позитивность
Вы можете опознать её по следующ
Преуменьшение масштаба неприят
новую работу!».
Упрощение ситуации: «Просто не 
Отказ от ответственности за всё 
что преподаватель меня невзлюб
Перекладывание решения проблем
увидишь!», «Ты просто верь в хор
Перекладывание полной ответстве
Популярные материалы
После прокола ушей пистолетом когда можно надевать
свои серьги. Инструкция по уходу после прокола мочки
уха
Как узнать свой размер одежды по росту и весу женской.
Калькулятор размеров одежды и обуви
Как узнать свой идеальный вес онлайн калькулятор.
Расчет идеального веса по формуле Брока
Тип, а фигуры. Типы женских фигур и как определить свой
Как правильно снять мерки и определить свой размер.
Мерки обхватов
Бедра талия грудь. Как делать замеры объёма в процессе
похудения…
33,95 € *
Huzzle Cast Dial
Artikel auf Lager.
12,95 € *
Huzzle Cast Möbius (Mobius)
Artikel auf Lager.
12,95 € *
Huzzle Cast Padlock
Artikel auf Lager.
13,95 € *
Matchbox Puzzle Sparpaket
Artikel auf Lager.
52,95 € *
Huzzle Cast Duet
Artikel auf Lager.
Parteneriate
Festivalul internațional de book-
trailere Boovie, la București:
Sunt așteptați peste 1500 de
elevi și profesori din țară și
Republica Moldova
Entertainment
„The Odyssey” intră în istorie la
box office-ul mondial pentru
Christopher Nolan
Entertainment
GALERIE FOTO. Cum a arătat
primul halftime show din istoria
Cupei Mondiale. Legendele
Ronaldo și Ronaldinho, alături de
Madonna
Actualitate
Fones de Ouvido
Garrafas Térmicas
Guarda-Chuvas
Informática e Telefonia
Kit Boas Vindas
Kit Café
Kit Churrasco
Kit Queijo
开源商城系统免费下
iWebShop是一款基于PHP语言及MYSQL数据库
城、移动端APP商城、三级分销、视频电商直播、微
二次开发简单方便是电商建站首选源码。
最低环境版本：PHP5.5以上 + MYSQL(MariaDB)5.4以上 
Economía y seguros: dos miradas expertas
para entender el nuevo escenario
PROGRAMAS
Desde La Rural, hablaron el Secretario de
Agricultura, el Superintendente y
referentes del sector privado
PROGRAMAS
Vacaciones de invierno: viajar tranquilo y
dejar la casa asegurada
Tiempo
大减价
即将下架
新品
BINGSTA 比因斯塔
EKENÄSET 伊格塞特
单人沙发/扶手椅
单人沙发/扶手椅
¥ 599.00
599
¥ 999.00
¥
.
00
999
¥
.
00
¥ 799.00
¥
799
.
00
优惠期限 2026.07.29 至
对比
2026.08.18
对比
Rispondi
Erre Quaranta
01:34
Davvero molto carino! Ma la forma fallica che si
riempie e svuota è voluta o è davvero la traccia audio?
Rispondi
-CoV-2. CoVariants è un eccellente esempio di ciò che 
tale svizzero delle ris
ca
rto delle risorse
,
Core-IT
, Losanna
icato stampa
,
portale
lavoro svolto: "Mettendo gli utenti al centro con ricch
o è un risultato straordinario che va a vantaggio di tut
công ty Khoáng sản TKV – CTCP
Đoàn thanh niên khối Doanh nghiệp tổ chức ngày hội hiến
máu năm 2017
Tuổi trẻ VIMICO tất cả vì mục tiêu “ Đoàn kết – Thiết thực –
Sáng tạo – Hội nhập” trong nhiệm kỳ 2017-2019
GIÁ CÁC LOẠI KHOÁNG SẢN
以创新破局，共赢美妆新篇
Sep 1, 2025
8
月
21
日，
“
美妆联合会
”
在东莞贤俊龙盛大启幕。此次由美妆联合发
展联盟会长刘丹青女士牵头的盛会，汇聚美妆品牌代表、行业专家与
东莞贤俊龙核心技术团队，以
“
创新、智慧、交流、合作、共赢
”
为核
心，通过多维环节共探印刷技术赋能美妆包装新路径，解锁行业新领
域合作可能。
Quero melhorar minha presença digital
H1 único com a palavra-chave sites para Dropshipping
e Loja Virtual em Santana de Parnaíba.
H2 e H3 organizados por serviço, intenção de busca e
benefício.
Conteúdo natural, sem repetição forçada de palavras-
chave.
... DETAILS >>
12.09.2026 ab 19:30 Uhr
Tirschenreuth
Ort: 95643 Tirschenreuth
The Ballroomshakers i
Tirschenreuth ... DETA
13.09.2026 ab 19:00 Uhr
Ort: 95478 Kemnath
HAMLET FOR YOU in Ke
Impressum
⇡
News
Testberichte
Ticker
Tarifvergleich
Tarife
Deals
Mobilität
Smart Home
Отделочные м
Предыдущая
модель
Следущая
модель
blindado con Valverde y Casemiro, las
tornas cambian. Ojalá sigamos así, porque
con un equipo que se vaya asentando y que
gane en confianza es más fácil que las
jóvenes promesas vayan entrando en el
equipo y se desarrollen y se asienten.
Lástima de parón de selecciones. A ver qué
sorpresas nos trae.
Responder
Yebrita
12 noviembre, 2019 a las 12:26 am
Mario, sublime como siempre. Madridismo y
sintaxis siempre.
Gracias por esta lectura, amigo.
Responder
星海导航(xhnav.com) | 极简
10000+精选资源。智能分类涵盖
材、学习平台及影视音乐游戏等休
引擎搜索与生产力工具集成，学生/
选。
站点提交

================================

Update the data, swapping each "Artikel auf Lager" for "Artikel vorrätig" and leaving every other line as it is.

позитивность
Вы можете опознать её по следующ
Преуменьшение масштаба неприят
новую работу!».
Упрощение ситуации: «Просто не 
Отказ от ответственности за всё 
что преподаватель меня невзлюб
Перекладывание решения проблем
увидишь!», «Ты просто верь в хор
Перекладывание полной ответстве
Популярные материалы
После прокола ушей пистолетом когда можно надевать
свои серьги. Инструкция по уходу после прокола мочки
уха
Как узнать свой размер одежды по росту и весу женской.
Калькулятор размеров одежды и обуви
Как узнать свой идеальный вес онлайн калькулятор.
Расчет идеального веса по формуле Брока
Тип, а фигуры. Типы женских фигур и как определить свой
Как правильно снять мерки и определить свой размер.
Мерки обхватов
Бедра талия грудь. Как делать замеры объёма в процессе
похудения…
33,95 € *
Huzzle Cast Dial
Artikel vorrätig.
12,95 € *
Huzzle Cast Möbius (Mobius)
Artikel vorrätig.
12,95 € *
Huzzle Cast Padlock
Artikel vorrätig.
13,95 € *
Matchbox Puzzle Sparpaket
Artikel vorrätig.
52,95 € *
Huzzle Cast Duet
Artikel vorrätig.
Parteneriate
Festivalul internațional de book-
trailere Boovie, la București:
Sunt așteptați peste 1500 de
elevi și profesori din țară și
Republica Moldova
Entertainment
„The Odyssey” intră în istorie la
box office-ul mondial pentru
Christopher Nolan
Entertainment
GALERIE FOTO. Cum a arătat
primul halftime show din istoria
Cupei Mondiale. Legendele
Ronaldo și Ronaldinho, alături de
Madonna
Actualitate
Fones de Ouvido
Garrafas Térmicas
Guarda-Chuvas
Informática e Telefonia
Kit Boas Vindas
Kit Café
Kit Churrasco
Kit Queijo
开源商城系统免费下
iWebShop是一款基于PHP语言及MYSQL数据库
城、移动端APP商城、三级分销、视频电商直播、微
二次开发简单方便是电商建站首选源码。
最低环境版本：PHP5.5以上 + MYSQL(MariaDB)5.4以上 
Economía y seguros: dos miradas expertas
para entender el nuevo escenario
PROGRAMAS
Desde La Rural, hablaron el Secretario de
Agricultura, el Superintendente y
referentes del sector privado
PROGRAMAS
Vacaciones de invierno: viajar tranquilo y
dejar la casa asegurada
Tiempo
大减价
即将下架
新品
BINGSTA 比因斯塔
EKENÄSET 伊格塞特
单人沙发/扶手椅
单人沙发/扶手椅
¥ 599.00
599
¥ 999.00
¥
.
00
999
¥
.
00
¥ 799.00
¥
799
.
00
优惠期限 2026.07.29 至
对比
2026.08.18
对比
Rispondi
Erre Quaranta
01:34
Davvero molto carino! Ma la forma fallica che si
riempie e svuota è voluta o è davvero la traccia audio?
Rispondi
-CoV-2. CoVariants è un eccellente esempio di ciò che 
tale svizzero delle ris
ca
rto delle risorse
,
Core-IT
, Losanna
icato stampa
,
portale
lavoro svolto: "Mettendo gli utenti al centro con ricch
o è un risultato straordinario che va a vantaggio di tut
công ty Khoáng sản TKV – CTCP
Đoàn thanh niên khối Doanh nghiệp tổ chức ngày hội hiến
máu năm 2017
Tuổi trẻ VIMICO tất cả vì mục tiêu “ Đoàn kết – Thiết thực –
Sáng tạo – Hội nhập” trong nhiệm kỳ 2017-2019
GIÁ CÁC LOẠI KHOÁNG SẢN
以创新破局，共赢美妆新篇
Sep 1, 2025
8
月
21
日，
“
美妆联合会
”
在东莞贤俊龙盛大启幕。此次由美妆联合发
展联盟会长刘丹青女士牵头的盛会，汇聚美妆品牌代表、行业专家与
东莞贤俊龙核心技术团队，以
“
创新、智慧、交流、合作、共赢
”
为核
心，通过多维环节共探印刷技术赋能美妆包装新路径，解锁行业新领
域合作可能。
Quero melhorar minha presença digital
H1 único com a palavra-chave sites para Dropshipping
e Loja Virtual em Santana de Parnaíba.
H2 e H3 organizados por serviço, intenção de busca e
benefício.
Conteúdo natural, sem repetição forçada de palavras-
chave.
... DETAILS >>
12.09.2026 ab 19:30 Uhr
Tirschenreuth
Ort: 95643 Tirschenreuth
The Ballroomshakers i
Tirschenreuth ... DETA
13.09.2026 ab 19:00 Uhr
Ort: 95478 Kemnath
HAMLET FOR YOU in Ke
Impressum
⇡
News
Testberichte
Ticker
Tarifvergleich
Tarife
Deals
Mobilität
Smart Home
Отделочные м
Предыдущая
модель
Следущая
модель
blindado con Valverde y Casemiro, las
tornas cambian. Ojalá sigamos así, porque
con un equipo que se vaya asentando y que
gane en confianza es más fácil que las
jóvenes promesas vayan entrando en el
equipo y se desarrollen y se asienten.
Lástima de parón de selecciones. A ver qué
sorpresas nos trae.
Responder
Yebrita
12 noviembre, 2019 a las 12:26 am
Mario, sublime como siempre. Madridismo y
sintaxis siempre.
Gracias por esta lectura, amigo.
Responder
星海导航(xhnav.com) | 极简
10000+精选资源。智能分类涵盖
材、学习平台及影视音乐游戏等休
引擎搜索与生产力工具集成，学生/
选。
站点提交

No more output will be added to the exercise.